Safety around the construction site is a priority for the project management team. There will be changes and detours for pedestrians and vehicles, but, as much as possible, the team is aiming to minimize these disruptions.

Traffic flow on the north side of campus will be affected. New directional signs will go up and revised campus maps will appear online as changes go into effect. Flag people will direct traffic as needed.

The loop on the north side of MacEwan Student Centre will shortly be closed for the duration of the project. There will be a new shortened loop in its place for barrier-free and emergency vehicle access. The underground parking lot beneath the MacEwan Student Centre will remain open.

Collegiate Place, the road that runs parallel to the Calgary Centre for Innovative Technology (CCIT), between parking lots 12 and 13, will be the primary route for construction traffic. Lots 12 and 13 will be given new entrances, located north of the current entrances along Collegiate Place, which will be blocked off for safety reasons. Regular vehicle traffic will be controlled in this area.
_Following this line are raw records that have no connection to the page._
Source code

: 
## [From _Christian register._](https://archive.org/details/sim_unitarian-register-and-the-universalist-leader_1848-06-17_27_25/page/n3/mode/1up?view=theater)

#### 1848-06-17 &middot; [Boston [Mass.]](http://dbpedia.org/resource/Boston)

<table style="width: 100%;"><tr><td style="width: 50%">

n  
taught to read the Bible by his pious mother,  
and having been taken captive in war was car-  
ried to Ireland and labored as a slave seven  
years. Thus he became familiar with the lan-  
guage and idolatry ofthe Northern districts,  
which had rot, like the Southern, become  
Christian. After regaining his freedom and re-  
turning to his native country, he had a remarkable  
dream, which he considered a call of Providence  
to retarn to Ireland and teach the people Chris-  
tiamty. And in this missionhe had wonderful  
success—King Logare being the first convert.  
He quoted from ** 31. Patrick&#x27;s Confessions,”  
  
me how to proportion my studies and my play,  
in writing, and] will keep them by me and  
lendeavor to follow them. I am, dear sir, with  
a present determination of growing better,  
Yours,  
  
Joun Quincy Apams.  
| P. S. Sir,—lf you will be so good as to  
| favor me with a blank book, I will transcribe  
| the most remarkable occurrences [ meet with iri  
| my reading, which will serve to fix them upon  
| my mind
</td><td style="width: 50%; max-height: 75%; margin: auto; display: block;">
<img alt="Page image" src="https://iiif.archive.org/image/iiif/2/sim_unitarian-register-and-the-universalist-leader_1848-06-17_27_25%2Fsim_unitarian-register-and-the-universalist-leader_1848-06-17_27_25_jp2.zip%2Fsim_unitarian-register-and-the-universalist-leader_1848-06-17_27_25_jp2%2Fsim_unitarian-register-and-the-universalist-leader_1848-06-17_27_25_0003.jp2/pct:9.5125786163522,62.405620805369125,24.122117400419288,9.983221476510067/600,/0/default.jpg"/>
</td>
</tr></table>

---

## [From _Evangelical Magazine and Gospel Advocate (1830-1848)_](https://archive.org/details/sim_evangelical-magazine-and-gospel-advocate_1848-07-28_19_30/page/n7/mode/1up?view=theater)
Getting from kinesiology to the engineering complex and CCIT on foot will also be affected by construction. However, defined and safe paths will be created for pedestrians and cyclists.

Some trees around the old Nickle building will be taken down because of the construction. They will be mulched for use elsewhere on campus.

University of Calgary’s Grounds Maintenance and the project’s landscape architect were consulted to ensure as few trees as possible are removed. Twenty-five trees will be impacted, some of which are near the end of their normal lifespans.

In the fall, the campus community will have input into the development of the university’s Landscape Master Plan. This plan will aim to replace trees and shrubs, like those affected by the construction, with native species in sustainable locations around campus.